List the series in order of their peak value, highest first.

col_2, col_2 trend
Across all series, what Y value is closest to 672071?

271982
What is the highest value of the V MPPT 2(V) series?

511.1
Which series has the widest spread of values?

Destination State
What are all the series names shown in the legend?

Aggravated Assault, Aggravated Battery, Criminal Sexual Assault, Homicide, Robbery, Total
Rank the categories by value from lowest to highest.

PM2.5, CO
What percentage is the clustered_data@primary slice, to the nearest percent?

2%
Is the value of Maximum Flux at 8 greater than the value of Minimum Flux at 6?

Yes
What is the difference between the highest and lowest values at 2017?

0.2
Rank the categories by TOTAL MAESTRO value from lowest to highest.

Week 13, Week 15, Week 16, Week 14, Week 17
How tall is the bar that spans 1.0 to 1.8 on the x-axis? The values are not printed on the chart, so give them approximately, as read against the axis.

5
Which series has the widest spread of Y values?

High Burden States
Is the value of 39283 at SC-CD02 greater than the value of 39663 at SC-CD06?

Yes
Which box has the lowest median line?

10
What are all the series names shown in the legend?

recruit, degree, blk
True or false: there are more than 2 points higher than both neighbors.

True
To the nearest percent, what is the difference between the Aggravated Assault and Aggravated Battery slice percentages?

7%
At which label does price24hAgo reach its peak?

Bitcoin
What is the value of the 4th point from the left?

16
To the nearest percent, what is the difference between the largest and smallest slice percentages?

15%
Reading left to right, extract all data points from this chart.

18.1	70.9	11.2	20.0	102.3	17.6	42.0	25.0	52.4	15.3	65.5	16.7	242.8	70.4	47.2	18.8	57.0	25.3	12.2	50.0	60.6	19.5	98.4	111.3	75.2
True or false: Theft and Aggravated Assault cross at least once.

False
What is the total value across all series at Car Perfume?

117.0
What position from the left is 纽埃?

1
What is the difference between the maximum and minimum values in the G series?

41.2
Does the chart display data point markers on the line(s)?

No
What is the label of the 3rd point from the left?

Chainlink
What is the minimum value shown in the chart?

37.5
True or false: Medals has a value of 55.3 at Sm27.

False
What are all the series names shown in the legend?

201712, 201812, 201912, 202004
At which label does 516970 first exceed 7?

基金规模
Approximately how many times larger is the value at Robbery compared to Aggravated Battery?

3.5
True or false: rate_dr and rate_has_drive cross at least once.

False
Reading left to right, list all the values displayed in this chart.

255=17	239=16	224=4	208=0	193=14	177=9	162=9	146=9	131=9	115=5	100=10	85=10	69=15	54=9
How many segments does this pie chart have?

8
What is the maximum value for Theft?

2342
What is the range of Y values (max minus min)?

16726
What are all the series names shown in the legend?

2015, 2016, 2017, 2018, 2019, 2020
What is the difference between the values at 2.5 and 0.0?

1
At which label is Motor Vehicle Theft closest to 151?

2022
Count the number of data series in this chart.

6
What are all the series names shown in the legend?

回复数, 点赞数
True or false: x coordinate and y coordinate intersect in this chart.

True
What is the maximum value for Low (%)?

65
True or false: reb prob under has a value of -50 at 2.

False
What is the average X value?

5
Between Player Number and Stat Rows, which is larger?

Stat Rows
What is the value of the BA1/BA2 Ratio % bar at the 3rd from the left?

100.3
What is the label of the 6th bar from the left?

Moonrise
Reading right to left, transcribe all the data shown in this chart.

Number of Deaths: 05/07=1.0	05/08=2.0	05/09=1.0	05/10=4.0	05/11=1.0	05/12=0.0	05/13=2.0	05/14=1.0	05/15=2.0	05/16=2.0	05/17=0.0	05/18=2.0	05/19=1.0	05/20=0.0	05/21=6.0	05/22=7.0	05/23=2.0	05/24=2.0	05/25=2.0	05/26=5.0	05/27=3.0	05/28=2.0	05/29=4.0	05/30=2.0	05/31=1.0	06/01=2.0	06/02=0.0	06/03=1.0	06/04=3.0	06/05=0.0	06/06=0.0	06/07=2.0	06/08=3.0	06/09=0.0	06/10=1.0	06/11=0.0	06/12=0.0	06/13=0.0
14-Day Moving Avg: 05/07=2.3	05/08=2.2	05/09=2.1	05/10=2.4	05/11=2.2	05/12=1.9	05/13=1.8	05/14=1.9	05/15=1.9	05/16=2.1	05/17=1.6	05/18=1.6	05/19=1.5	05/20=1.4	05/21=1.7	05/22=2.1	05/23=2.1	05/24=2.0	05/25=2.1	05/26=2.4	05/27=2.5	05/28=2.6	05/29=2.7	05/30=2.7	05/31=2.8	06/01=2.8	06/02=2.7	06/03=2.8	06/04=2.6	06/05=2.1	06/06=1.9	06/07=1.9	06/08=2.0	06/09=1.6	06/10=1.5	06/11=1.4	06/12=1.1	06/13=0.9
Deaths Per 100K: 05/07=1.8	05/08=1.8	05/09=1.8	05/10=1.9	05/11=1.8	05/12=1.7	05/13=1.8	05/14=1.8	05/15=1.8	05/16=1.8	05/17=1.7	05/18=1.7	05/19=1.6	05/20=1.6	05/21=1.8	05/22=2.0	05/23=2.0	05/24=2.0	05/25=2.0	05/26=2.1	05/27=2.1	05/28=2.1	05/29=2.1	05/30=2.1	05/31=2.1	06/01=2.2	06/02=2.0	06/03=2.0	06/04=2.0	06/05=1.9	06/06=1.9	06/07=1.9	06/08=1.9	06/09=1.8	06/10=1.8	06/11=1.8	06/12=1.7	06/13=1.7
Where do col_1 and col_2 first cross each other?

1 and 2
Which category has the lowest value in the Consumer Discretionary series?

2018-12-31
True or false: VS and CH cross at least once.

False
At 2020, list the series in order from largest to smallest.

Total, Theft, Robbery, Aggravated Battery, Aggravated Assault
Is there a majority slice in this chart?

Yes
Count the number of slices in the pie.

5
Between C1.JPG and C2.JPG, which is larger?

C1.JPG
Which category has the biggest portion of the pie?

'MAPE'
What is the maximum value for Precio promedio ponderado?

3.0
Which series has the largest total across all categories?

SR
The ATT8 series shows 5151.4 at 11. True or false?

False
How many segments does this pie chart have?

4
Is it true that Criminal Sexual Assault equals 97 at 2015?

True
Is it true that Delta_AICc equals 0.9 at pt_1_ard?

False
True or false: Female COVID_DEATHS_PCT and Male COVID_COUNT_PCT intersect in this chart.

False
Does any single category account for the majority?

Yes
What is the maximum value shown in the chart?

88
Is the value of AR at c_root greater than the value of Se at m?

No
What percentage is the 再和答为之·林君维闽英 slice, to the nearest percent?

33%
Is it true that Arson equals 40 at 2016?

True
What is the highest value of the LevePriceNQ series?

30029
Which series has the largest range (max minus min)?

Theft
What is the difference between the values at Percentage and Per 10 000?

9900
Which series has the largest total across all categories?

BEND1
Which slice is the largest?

---+---

Task prompt —
Reproduce the records from the start through the line with "What is the difference between the highest", with every "series" swapped for "trace" and nothing else altered.

Solution for this exercise —
List the trace in order of their peak value, highest first.

col_2, col_2 trend
Across all trace, what Y value is closest to 672071?

271982
What is the highest value of the V MPPT 2(V) trace?

511.1
Which trace has the widest spread of values?

Destination State
What are all the trace names shown in the legend?

Aggravated Assault, Aggravated Battery, Criminal Sexual Assault, Homicide, Robbery, Total
Rank the categories by value from lowest to highest.

PM2.5, CO
What percentage is the clustered_data@primary slice, to the nearest percent?

2%
Is the value of Maximum Flux at 8 greater than the value of Minimum Flux at 6?

Yes
What is the difference between the highest and lowest values at 2017?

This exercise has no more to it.